LINCOLN, Neb. (KMTV) — A wildfire that began in Kansas last Friday continues to burn, aided by high winds and wreaking destruction on Nebraska lands.
The origin of the wildfire has not yet been determined, but one thing is certain: it has been massively destructive in the 28 miles that it has covered in Red Willow, Furnas and Frontier Counties. The fire, named the Road 702 Fire due to its origin eight miles southwest of Cambridge, Neb., has burned 41,155 acres, according to the latest assessment by Colorado's Multi-Mission Aircraft.
The blaze killed an ex-fire chief from Cambridge and has injured others.
The last assessment of the fire is at 0% containment, as documented by the Rocky Mountain Complex Incident Management Team One, distributed by the Nebraska Emergency Management Agency and the Nebraska State Patrol. The containment date estimated by the Rocky Mountain Complex team lists Sunday, May 1 for when the Road 702 will be under control. The firefighting efforts are divided into three branches on the ground and aerial efforts and span from establishing perimeters, to fire mop-ups, to water dumps from planes, to tree removal to prevent further spread of flames.

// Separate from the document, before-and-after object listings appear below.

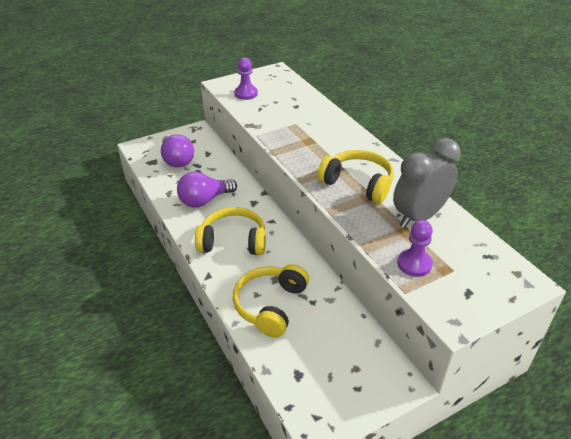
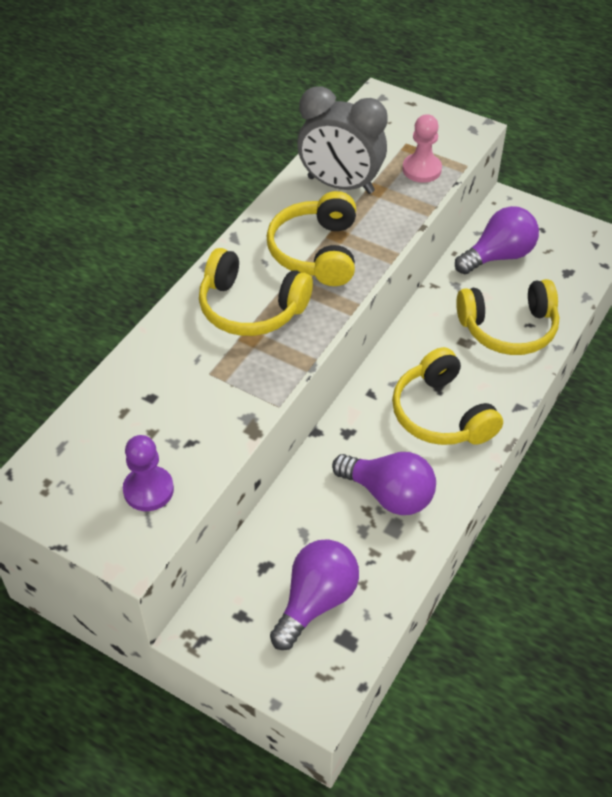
camera: 120 degrees left, 10 degrees up
(330, 147) = (251, 307): none -> yellow headphones
(343, 339) = (498, 256): none -> purple light bulb
(414, 264) = (421, 169): purple pawn -> pink pawn

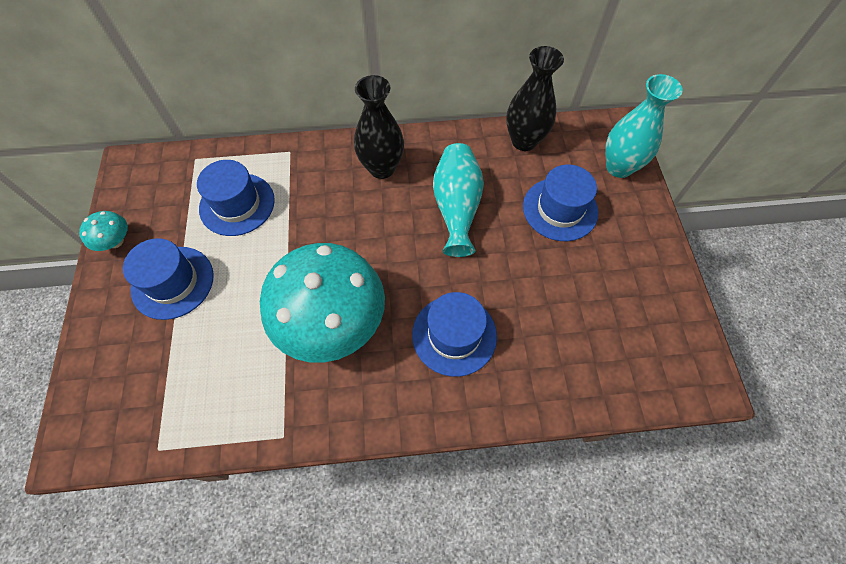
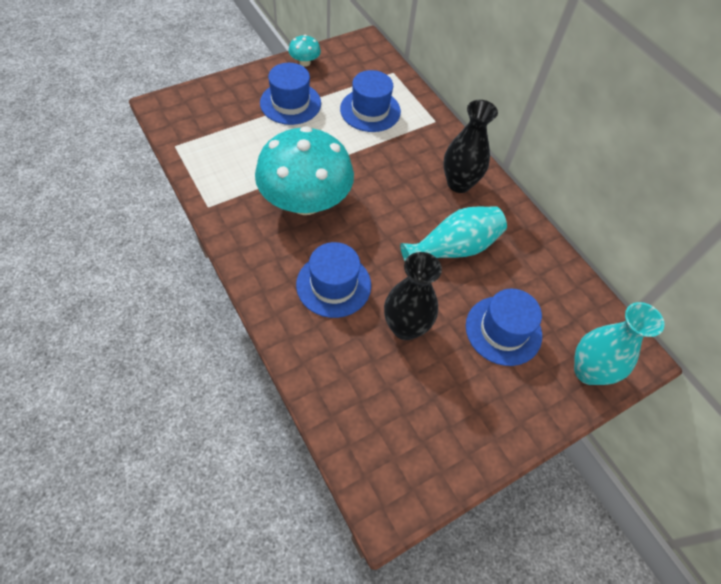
camera: 60 degrees right, 5 degrees down
(524, 141) = (561, 279): black vase -> black vase (405, 327)

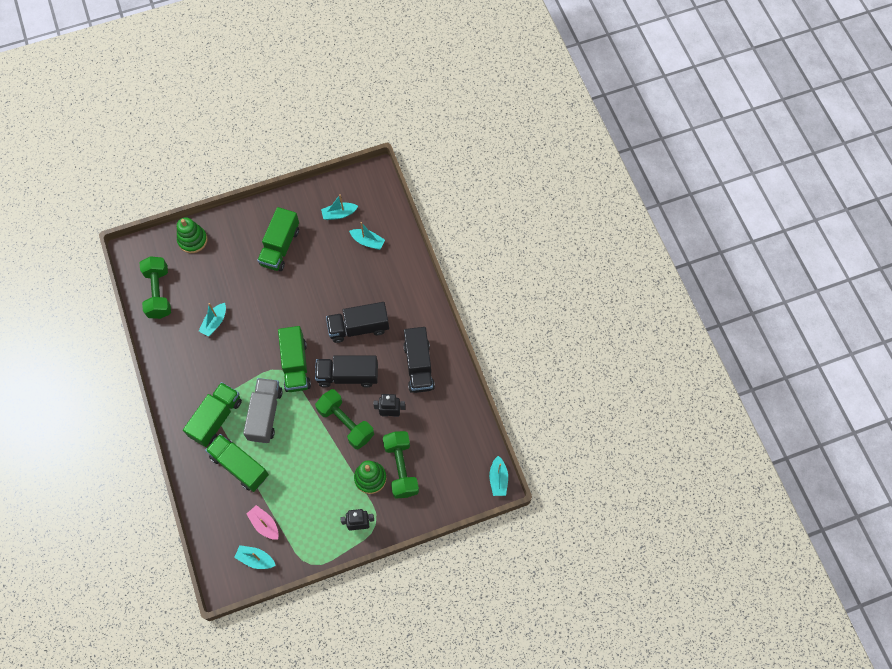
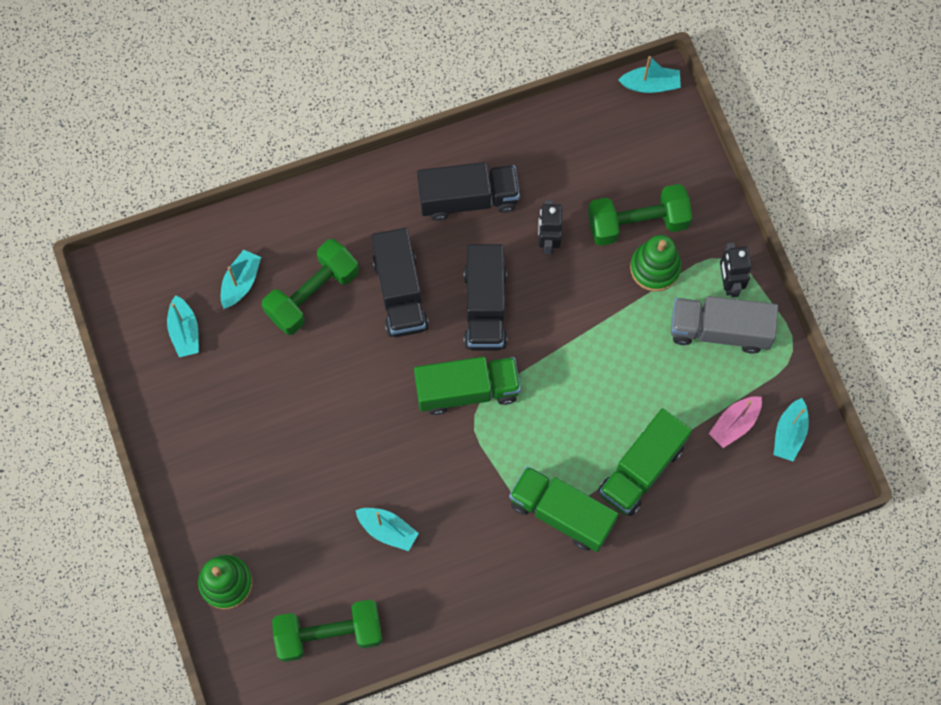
camera: 90 degrees left, 5 degrees up
(265, 414) = (553, 434): grey truck -> grey truck (719, 330)
(280, 247) = (245, 428): green truck -> none
(346, 423) = (566, 307): green dumbbell -> green dumbbell (312, 294)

High winds will continue this week without much humidity to dampen fuel, so everything from grass to hardwood to the agricultural lands are at risk of being burned. The Nebraska State Patrol says that there will be elevated weather conditions and "near-critical fire weather conditions expected on Tuesday." It is advised that those traveling near the area take caution.
There are currently no active evacuations in place for residents and those occupying lands near the Road 702 Fire.